▸ **Work instruction**: Copy out each of the records below, changing "COLMAP" to "COLMAP-style" everywhere it appears and keeping everything else the same.

▸ **Listed records**:
---*---

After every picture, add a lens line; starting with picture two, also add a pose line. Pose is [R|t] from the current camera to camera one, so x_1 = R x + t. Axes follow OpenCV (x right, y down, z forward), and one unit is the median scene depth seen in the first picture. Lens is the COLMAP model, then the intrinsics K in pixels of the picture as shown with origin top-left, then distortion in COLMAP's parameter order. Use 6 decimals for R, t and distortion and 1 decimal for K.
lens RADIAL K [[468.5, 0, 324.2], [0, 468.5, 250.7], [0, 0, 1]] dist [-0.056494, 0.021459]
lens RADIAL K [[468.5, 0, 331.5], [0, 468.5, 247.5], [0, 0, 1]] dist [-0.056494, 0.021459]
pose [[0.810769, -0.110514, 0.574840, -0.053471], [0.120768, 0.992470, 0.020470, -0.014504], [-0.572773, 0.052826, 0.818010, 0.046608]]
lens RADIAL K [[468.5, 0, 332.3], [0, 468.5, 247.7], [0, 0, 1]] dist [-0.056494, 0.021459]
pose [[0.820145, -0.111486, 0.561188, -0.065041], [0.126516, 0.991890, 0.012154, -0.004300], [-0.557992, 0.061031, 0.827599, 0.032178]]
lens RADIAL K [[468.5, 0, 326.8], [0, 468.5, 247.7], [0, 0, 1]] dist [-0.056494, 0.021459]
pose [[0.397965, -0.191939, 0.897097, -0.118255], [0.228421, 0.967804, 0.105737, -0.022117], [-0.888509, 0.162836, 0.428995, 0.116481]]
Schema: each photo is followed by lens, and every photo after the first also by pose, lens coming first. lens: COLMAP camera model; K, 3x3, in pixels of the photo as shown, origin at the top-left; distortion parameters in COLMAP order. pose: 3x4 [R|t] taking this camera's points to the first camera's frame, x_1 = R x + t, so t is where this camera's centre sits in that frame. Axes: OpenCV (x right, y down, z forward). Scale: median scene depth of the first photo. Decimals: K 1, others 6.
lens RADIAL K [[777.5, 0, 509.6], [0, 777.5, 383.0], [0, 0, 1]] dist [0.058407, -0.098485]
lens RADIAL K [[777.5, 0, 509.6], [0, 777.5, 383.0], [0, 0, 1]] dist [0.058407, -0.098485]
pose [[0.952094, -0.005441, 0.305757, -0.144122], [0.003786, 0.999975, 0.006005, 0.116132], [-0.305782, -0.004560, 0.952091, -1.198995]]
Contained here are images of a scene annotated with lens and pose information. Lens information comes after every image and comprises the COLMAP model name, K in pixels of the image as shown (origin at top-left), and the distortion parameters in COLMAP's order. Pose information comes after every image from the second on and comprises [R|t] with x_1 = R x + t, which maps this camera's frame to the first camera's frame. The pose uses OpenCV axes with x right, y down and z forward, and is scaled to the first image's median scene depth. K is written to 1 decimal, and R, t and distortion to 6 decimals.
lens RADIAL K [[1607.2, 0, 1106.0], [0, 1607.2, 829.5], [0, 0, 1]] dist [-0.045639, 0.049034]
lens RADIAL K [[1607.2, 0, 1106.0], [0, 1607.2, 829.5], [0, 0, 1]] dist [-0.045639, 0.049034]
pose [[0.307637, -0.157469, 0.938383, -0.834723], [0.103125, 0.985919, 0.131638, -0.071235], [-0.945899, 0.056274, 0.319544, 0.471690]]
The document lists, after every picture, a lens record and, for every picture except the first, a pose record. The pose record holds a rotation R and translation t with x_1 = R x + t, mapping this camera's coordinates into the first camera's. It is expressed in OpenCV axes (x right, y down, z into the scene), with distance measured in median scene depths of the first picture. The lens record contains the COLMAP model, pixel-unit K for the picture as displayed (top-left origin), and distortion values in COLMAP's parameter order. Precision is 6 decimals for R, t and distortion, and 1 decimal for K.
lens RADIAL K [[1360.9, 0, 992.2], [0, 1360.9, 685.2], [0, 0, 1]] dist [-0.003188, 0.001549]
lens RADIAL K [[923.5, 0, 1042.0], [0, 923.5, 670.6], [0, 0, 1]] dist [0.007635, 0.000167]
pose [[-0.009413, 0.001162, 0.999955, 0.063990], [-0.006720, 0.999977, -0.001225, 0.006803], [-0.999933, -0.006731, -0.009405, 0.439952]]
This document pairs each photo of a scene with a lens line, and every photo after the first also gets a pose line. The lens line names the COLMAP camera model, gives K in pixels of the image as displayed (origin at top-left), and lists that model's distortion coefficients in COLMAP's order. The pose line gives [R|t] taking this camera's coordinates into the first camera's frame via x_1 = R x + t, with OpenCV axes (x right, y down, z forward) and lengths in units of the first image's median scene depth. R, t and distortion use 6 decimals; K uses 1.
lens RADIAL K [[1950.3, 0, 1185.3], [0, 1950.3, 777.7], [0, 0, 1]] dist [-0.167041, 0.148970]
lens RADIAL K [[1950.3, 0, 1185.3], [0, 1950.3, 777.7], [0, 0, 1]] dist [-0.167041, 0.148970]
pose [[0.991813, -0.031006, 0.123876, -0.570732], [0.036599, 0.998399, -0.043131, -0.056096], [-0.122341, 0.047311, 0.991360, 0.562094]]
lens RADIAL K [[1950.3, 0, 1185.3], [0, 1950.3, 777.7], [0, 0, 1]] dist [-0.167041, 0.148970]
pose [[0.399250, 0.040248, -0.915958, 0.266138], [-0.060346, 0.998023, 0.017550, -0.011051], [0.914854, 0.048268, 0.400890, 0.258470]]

---*---

▸ **Response to this exercise**:
After every picture, add a lens line; starting with picture two, also add a pose line. Pose is [R|t] from the current camera to camera one, so x_1 = R x + t. Axes follow OpenCV (x right, y down, z forward), and one unit is the median scene depth seen in the first picture. Lens is the COLMAP-style model, then the intrinsics K in pixels of the picture as shown with origin top-left, then distortion in COLMAP-style's parameter order. Use 6 decimals for R, t and distortion and 1 decimal for K.
lens RADIAL K [[468.5, 0, 324.2], [0, 468.5, 250.7], [0, 0, 1]] dist [-0.056494, 0.021459]
lens RADIAL K [[468.5, 0, 331.5], [0, 468.5, 247.5], [0, 0, 1]] dist [-0.056494, 0.021459]
pose [[0.810769, -0.110514, 0.574840, -0.053471], [0.120768, 0.992470, 0.020470, -0.014504], [-0.572773, 0.052826, 0.818010, 0.046608]]
lens RADIAL K [[468.5, 0, 332.3], [0, 468.5, 247.7], [0, 0, 1]] dist [-0.056494, 0.021459]
pose [[0.820145, -0.111486, 0.561188, -0.065041], [0.126516, 0.991890, 0.012154, -0.004300], [-0.557992, 0.061031, 0.827599, 0.032178]]
lens RADIAL K [[468.5, 0, 326.8], [0, 468.5, 247.7], [0, 0, 1]] dist [-0.056494, 0.021459]
pose [[0.397965, -0.191939, 0.897097, -0.118255], [0.228421, 0.967804, 0.105737, -0.022117], [-0.888509, 0.162836, 0.428995, 0.116481]]
Schema: each photo is followed by lens, and every photo after the first also by pose, lens coming first. lens: COLMAP-style camera model; K, 3x3, in pixels of the photo as shown, origin at the top-left; distortion parameters in COLMAP-style order. pose: 3x4 [R|t] taking this camera's points to the first camera's frame, x_1 = R x + t, so t is where this camera's centre sits in that frame. Axes: OpenCV (x right, y down, z forward). Scale: median scene depth of the first photo. Decimals: K 1, others 6.
lens RADIAL K [[777.5, 0, 509.6], [0, 777.5, 383.0], [0, 0, 1]] dist [0.058407, -0.098485]
lens RADIAL K [[777.5, 0, 509.6], [0, 777.5, 383.0], [0, 0, 1]] dist [0.058407, -0.098485]
pose [[0.952094, -0.005441, 0.305757, -0.144122], [0.003786, 0.999975, 0.006005, 0.116132], [-0.305782, -0.004560, 0.952091, -1.198995]]
Contained here are images of a scene annotated with lens and pose information. Lens information comes after every image and comprises the COLMAP-style model name, K in pixels of the image as shown (origin at top-left), and the distortion parameters in COLMAP-style's order. Pose information comes after every image from the second on and comprises [R|t] with x_1 = R x + t, which maps this camera's frame to the first camera's frame. The pose uses OpenCV axes with x right, y down and z forward, and is scaled to the first image's median scene depth. K is written to 1 decimal, and R, t and distortion to 6 decimals.
lens RADIAL K [[1607.2, 0, 1106.0], [0, 1607.2, 829.5], [0, 0, 1]] dist [-0.045639, 0.049034]
lens RADIAL K [[1607.2, 0, 1106.0], [0, 1607.2, 829.5], [0, 0, 1]] dist [-0.045639, 0.049034]
pose [[0.307637, -0.157469, 0.938383, -0.834723], [0.103125, 0.985919, 0.131638, -0.071235], [-0.945899, 0.056274, 0.319544, 0.471690]]
The document lists, after every picture, a lens record and, for every picture except the first, a pose record. The pose record holds a rotation R and translation t with x_1 = R x + t, mapping this camera's coordinates into the first camera's. It is expressed in OpenCV axes (x right, y down, z into the scene), with distance measured in median scene depths of the first picture. The lens record contains the COLMAP-style model, pixel-unit K for the picture as displayed (top-left origin), and distortion values in COLMAP-style's parameter order. Precision is 6 decimals for R, t and distortion, and 1 decimal for K.
lens RADIAL K [[1360.9, 0, 992.2], [0, 1360.9, 685.2], [0, 0, 1]] dist [-0.003188, 0.001549]
lens RADIAL K [[923.5, 0, 1042.0], [0, 923.5, 670.6], [0, 0, 1]] dist [0.007635, 0.000167]
pose [[-0.009413, 0.001162, 0.999955, 0.063990], [-0.006720, 0.999977, -0.001225, 0.006803], [-0.999933, -0.006731, -0.009405, 0.439952]]
This document pairs each photo of a scene with a lens line, and every photo after the first also gets a pose line. The lens line names the COLMAP-style camera model, gives K in pixels of the image as displayed (origin at top-left), and lists that model's distortion coefficients in COLMAP-style's order. The pose line gives [R|t] taking this camera's coordinates into the first camera's frame via x_1 = R x + t, with OpenCV axes (x right, y down, z forward) and lengths in units of the first image's median scene depth. R, t and distortion use 6 decimals; K uses 1.
lens RADIAL K [[1950.3, 0, 1185.3], [0, 1950.3, 777.7], [0, 0, 1]] dist [-0.167041, 0.148970]
lens RADIAL K [[1950.3, 0, 1185.3], [0, 1950.3, 777.7], [0, 0, 1]] dist [-0.167041, 0.148970]
pose [[0.991813, -0.031006, 0.123876, -0.570732], [0.036599, 0.998399, -0.043131, -0.056096], [-0.122341, 0.047311, 0.991360, 0.562094]]
lens RADIAL K [[1950.3, 0, 1185.3], [0, 1950.3, 777.7], [0, 0, 1]] dist [-0.167041, 0.148970]
pose [[0.399250, 0.040248, -0.915958, 0.266138], [-0.060346, 0.998023, 0.017550, -0.011051], [0.914854, 0.048268, 0.400890, 0.258470]]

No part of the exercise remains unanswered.